As humans, we naturally generalize our prior experience to acquire new skills. For example, you may find it easier to learn snowboarding if you already know how to ski. Although reinforcement learning (RL) can surpass humans in learning individual tasks such as Go and Starcraft, there is no mechanism for traditional RL agents to transfer knowledge from similar tasks to facilitate the learning of new tasks. It can be problematic in robotic settings, where it is time-wasting to collect hundreds of thousands of interactions on each individual task with a robot, and the data collection process can cause substantial wear on the hardware. Meta-reinforcement learning (Meta-RL) has been proposed to overcome this shortcoming. Recent meta-RL algorithms such as PEARL [1] train on a distribution of partially observed Markov decision processes
(POMDPs) and update a belief state over the task using the evidence collected over multiple trajectories. At test time, these meta-RL agents can perform previously unseen tasks with drastically improved efficiency.

Goal and Methods
Combining The goal of this project is to design and train meta-RL agents that can approach human-level adaptability and continually learn many tasks over a lifetime. For this, you can leverage the state-of-the-art meta-RL algorithms developed under our chair and extend them with your ideas. You will evaluate your meta-RL agents on the simulated benchmark of Meta-World [2], where the agents learn to perform 50 distinct robotic manipulation tasks such as opening the drawer or pushing a mug under a coffee machine. You may work in the following directions:

  1. Our existing algorithm incorporates Bayesian non-parametric (BNP) models to discover the latent task structure during meta-training. BNP models have been used to reconcile continual learning and on-policy meta-RL (MAML) [3]. You can take on the challenge of combining the more efficient off-policy meta-RL and continual learning.
  2. To make meta-RL more efficient, we want to effectively share data between different tasks. One possibility is to relabel the experiences collected for one task to another task under certain conditions. This idea of hindsight experience replay has been extended to meta-learning with narrow task distribution [4]. You may work on how to utilize experience replay for a broad task distribution such as Meta-World.
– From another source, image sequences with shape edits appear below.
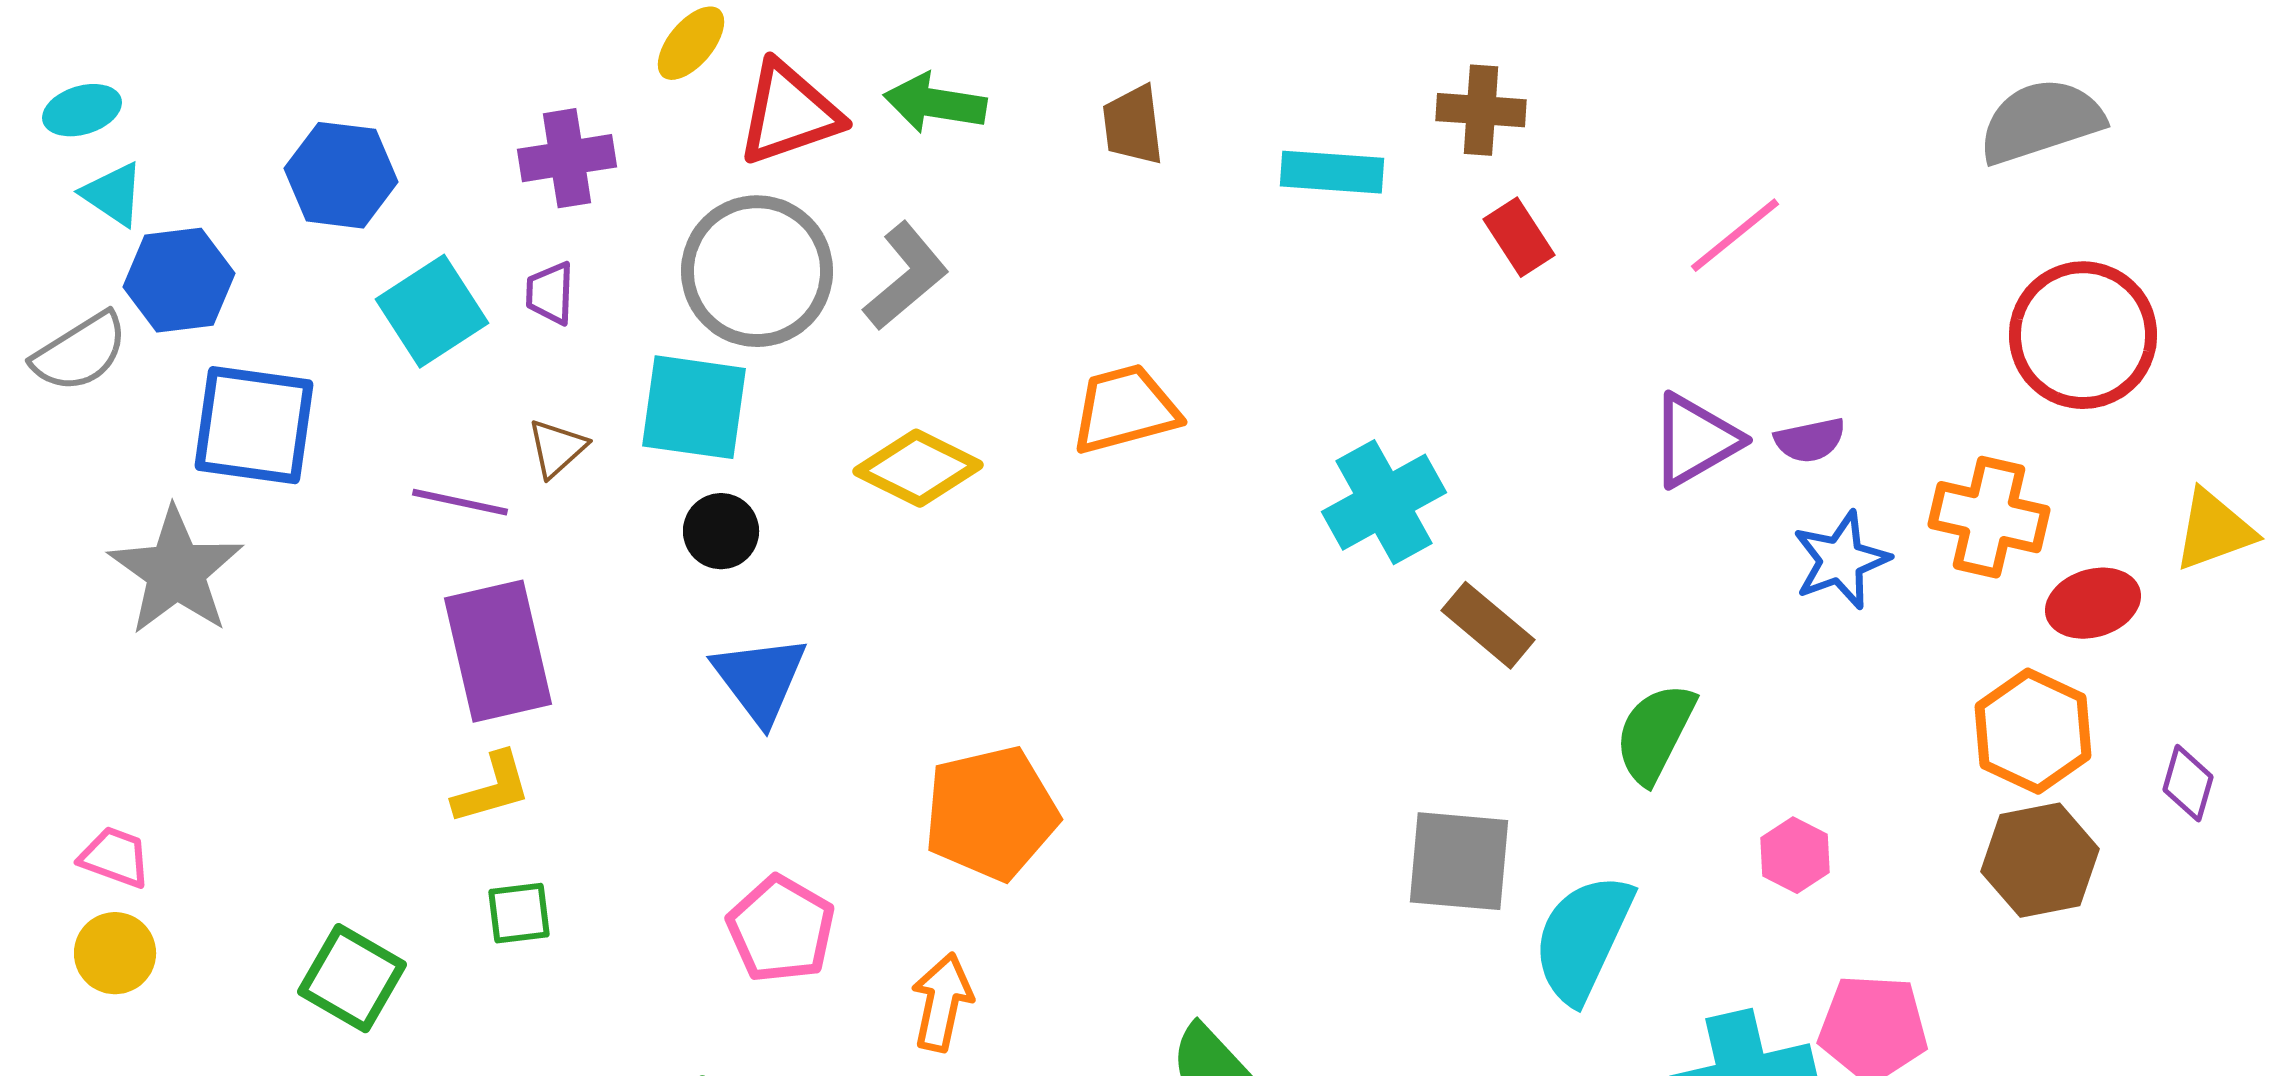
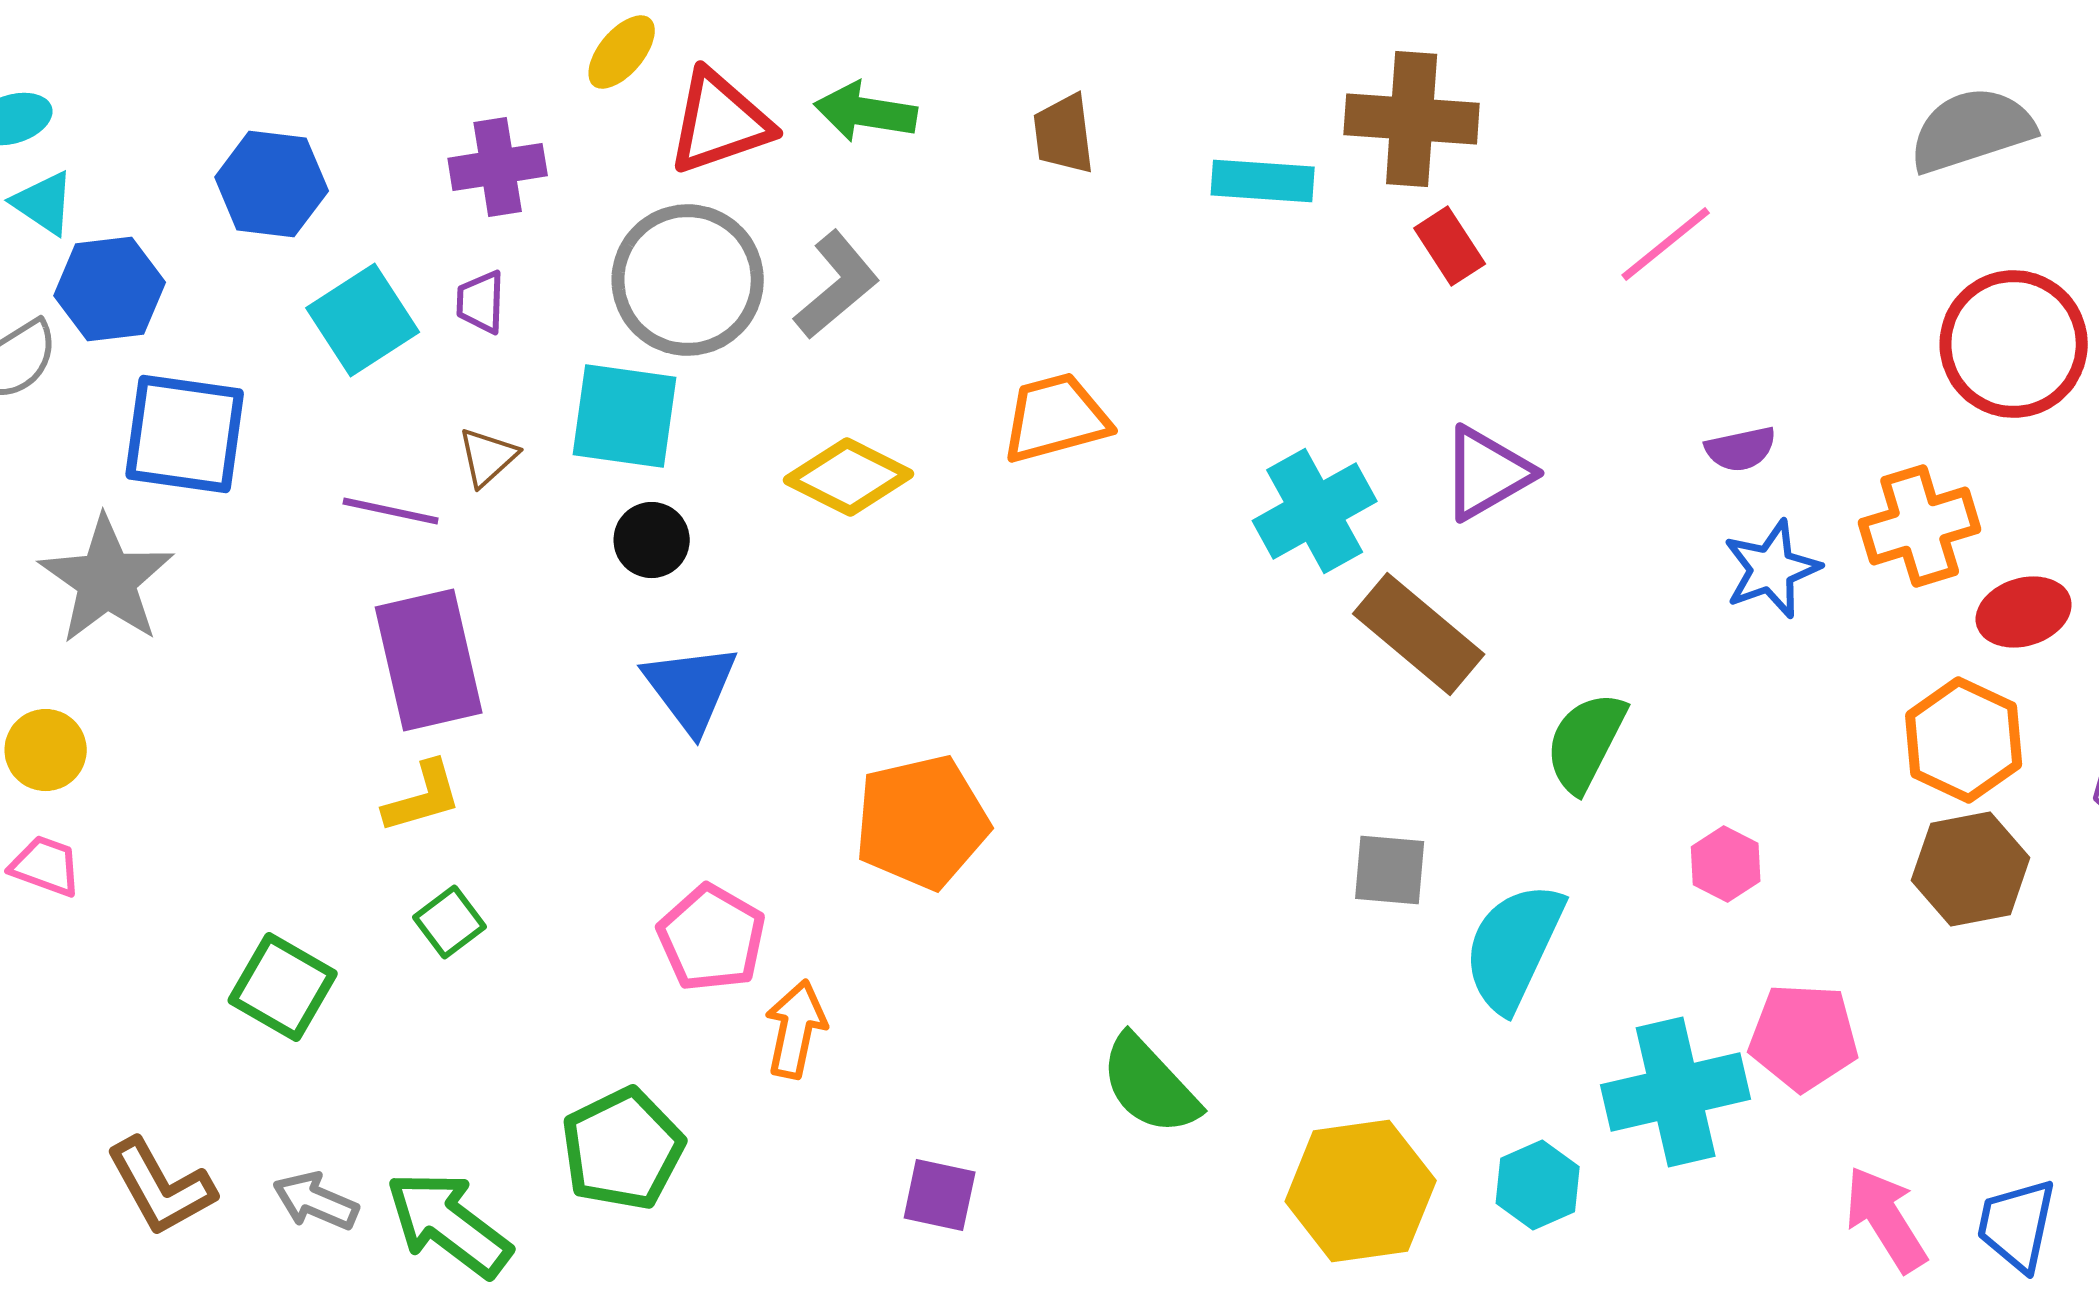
brown cross: (1481, 110) -> (1412, 119), size x1.5
purple triangle: (1695, 440) -> (1487, 473), moved
orange cross: (1989, 517) -> (1920, 526), turned -30
brown rectangle: (1488, 625) -> (1419, 634), size x1.4
gray square: (1459, 861) -> (1390, 870), size x0.7
green square: (519, 913) -> (450, 922), turned -30
yellow circle: (115, 953) -> (46, 750), moved
orange arrow: (942, 1002) -> (796, 1029), moved

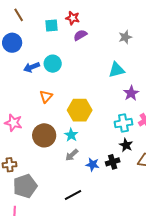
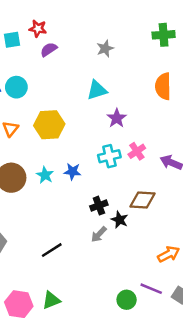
yellow hexagon: (80, 110) -> (49, 125), moved
black star: (126, 145) -> (120, 220), moved
gray arrow: (72, 155) -> (99, 234), moved
blue star: (93, 164) -> (72, 171), moved

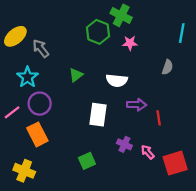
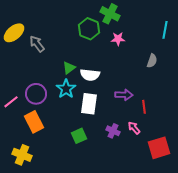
cyan star: (27, 77) -> (66, 89), moved
white semicircle: (117, 80) -> (90, 75), moved
pink arrow: (148, 152) -> (134, 128), moved
green square: (87, 161) -> (79, 136), moved

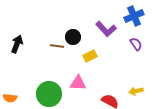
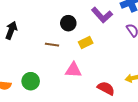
brown line: (57, 46) -> (52, 45), moved
green circle: (49, 94) -> (31, 81), moved, size x0.7

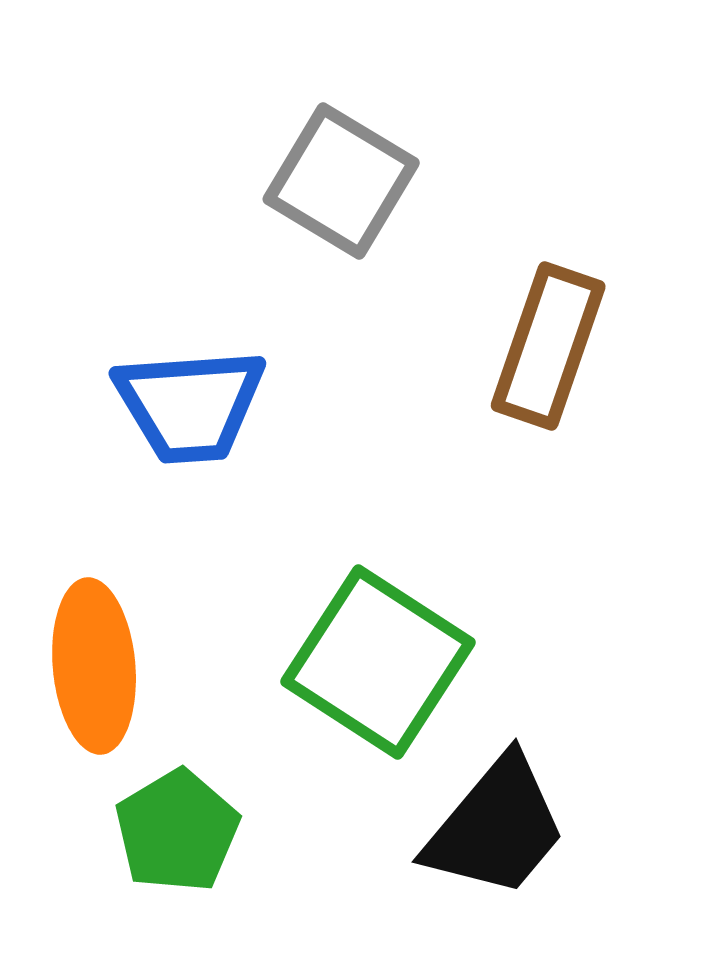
Accepted students to this project should attend (unless they have proven knowledge) online workshops at the LRZ from TBA. More information will be provided to students accepted to this project.

Related Readings

  • [1] Rakelly, Kate, et al. "Efficient off-policy meta-reinforcement learning via probabilistic context variables." International conference on machine learning. PMLR, 2019.APA
  • [2] Meta-World. https://meta-world.github.io/
  • [3] Jerfel, Ghassen, et al. "Reconciling meta-learning and continual learning with online mixtures of tasks." Advances in Neural Information Processing Systems 32 (2019).
  • [4] Wan, Michael, Jian Peng, and Tanmay Gangwani. "Hindsight Foresight Relabeling for Meta-Reinforcement Learning." arXiv preprint arXiv:2109.09031 (2021)